Cet ouvrage s’ajoute à la littérature, considérable, que César – César et non pas Jules César – ne cesse de susciter. Il ne s’agit ni d’une biographie ni même d’une étude globale, mais d’un recueil d’articles enrichis des études et des résultats de fouilles les plus récentes que l’auteur nous invite à recevoir comme le prolongement de son fameux César, chef de guerre publié il y a maintenant vingt ans et par deux fois réédité sans avoir été modifié. Une première partie contient des textes qui traitent de la guerre des Gaules et de la guerre civile selon une organisation chronologique. L’ambition n’est pas mince puisque l’évocation de ces deux longs conflits convoque tous les peuples (ou presque) de la Gaule et du monde d’alors, entendons le monde méditerranéen : Italie, Grèce, Afrique, Égypte, Anatolie, Espagne. Elle est parfois encombrée par le souci appuyé de dénoncer les erreurs d’appréciation de certains confrères. Une seconde partie, thématique celle-là, s’attache plus précisément à l’art de la guerre comme le prisme de la guerre des Gaules nous le révèle : poliorcétique, bataille en rase campagne, logistique et contre-logistique, moral du combattant…

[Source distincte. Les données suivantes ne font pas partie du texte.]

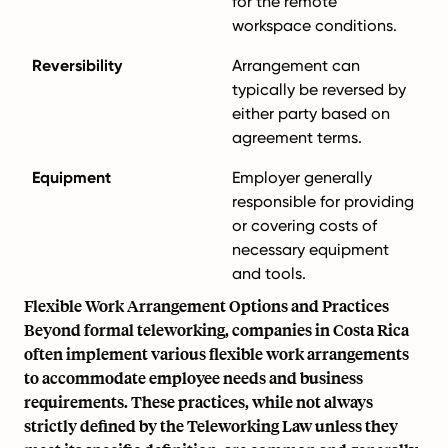
for the remote
workspace conditions.
Reversibility
Arrangement can
typically be reversed by
either party based on
agreement terms.
Equipment
Employer generally
responsible for providing
or covering costs of
necessary equipment
and tools.
Flexible Work Arrangement Options and Practices
Beyond formal teleworking, companies in Costa Rica
often implement various flexible work arrangements
to accommodate employee needs and business
requirements. These practices, while not always
strictly defined by the Teleworking Law unless they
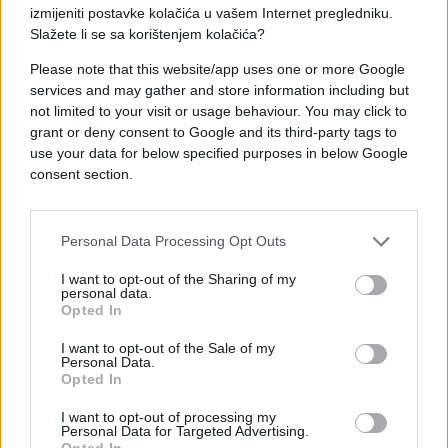
izmijeniti postavke kolačića u vašem Internet pregledniku.
Slažete li se sa korištenjem kolačića?
Please note that this website/app uses one or more Google
services and may gather and store information including but
not limited to your visit or usage behaviour. You may click to
grant or deny consent to Google and its third-party tags to
ZANIMLJIVOSTI
use your data for below specified purposes in below Google
consent section.
16.08.17. 17:56
ZANIMA VAS ŠTA TO ONI RADE? 10 poslova kojima
se najradije bave psihopate
Personal Data Processing Opt Outs
Saznaj više
I want to opt-out of the Sharing of my
personal data.
Opted In
I want to opt-out of the Sale of my
Personal Data.
Opted In
I want to opt-out of processing my
Personal Data for Targeted Advertising.
Opted In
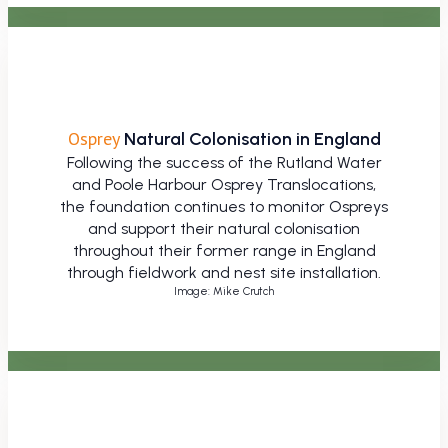
Osprey
Natural Colonisation in England
Following the success of the Rutland Water
and Poole Harbour Osprey Translocations,
the foundation continues to monitor Ospreys
and support their natural colonisation
throughout their former range in England
through fieldwork and nest site installation.
Image: Mike Crutch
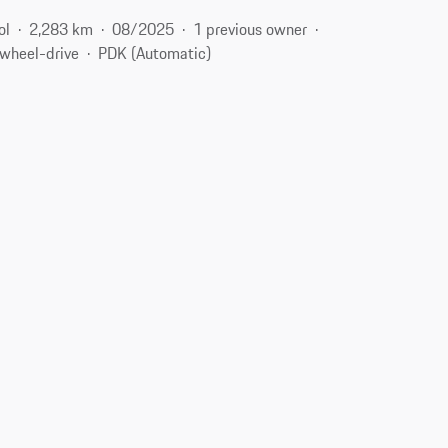
ol
2,283 km
08/2025
1 previous owner
-wheel-drive
PDK (Automatic)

Alors, que retenir de ce recueil foisonnant ? D’abord que cette nouvelle histoire militaire telle que Yann Le Bohec la met en œuvre depuis une trentaine d’années exige de revisiter incessamment les sources, écrites aussi bien qu’archéologiques, en apportant une égale attention à ce qu’elles disent et ce qu’elles taisent – ce qui exige de bien savoir son latin –, en ne dissimulant rien non plus de la vérité des faits au risque de déranger les amateurs de certitudes tranquilles (ainsi le génocide, au sens précis du terme, des Éburons). Par ailleurs, l’étude de la guerre se révèle utile à bien d’autres enquêtes avec lesquelles elle entretient des relations de proximité, voire de symbiose : l’économie (la logistique), la société (le rôle des esclaves), la culture (la religion, le droit). Ajoutons à cela que l’historien soucieux de polémologie s’attache désormais, dans le sillage de John Keegan, à restituer sa physionomie, faite de sang et de volonté, à la bataille, qui devient sous sa plume bien plus qu’une simple relation littéraire assortie de considérations techniques. Par exemple, l’étude de Gergovie et d’Alésia est aussi celle de la peur du combattant, qu’il soit Gaulois ou légionnaire, thème sur lequel César, finalement, apporte une information très complète.
Il reste l’essentiel. César se montra, sa carrière durant, un stratège et un tacticien hors pair, toujours soucieux de rapidité dans l’exécution des déplacements et des manœuvres, de recherche de la bataille décisive, d’une exploitation optimale des ressources offertes par le terrain. Assuré de disposer de cet instrument de guerre incomparable qu’est devenue la légion, il subit rarement, et retourne toujours et vite la situation à son avantage. Sa force, qui est aussi psychologique, en fait un meneur d’hommes exceptionnel. Le chef, à cette époque, se soucie autant du moral des hommes que du soutien des dieux et, ce qui nous parle davantage, de la caution du droit. Son exemple, même à l’époque du soldat augmenté et de la cyberdéfense, invite à réfléchir.